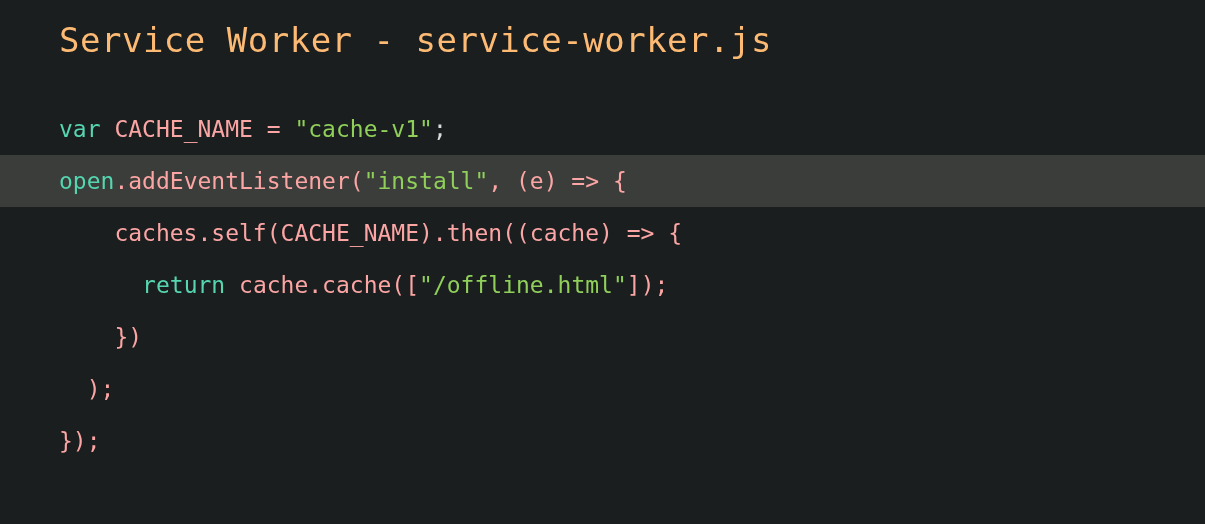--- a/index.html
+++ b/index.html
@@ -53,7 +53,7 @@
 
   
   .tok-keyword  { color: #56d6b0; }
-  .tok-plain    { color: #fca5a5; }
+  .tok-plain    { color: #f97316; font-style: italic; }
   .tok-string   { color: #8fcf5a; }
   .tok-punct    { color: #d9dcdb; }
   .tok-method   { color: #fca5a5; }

[Exercise description]
Reproduce the material exactly; omit the pictures.

[Exercise answer]
--- a/index.html
+++ b/index.html
@@ -53,7 +53,7 @@
 
   
   .tok-keyword  { color: #56d6b0; }
-  .tok-plain    { color: #fca5a5; }
+  .tok-plain    { color: #f97316; font-style: italic; }
   .tok-string   { color: #8fcf5a; }
   .tok-punct    { color: #d9dcdb; }
   .tok-method   { color: #fca5a5; }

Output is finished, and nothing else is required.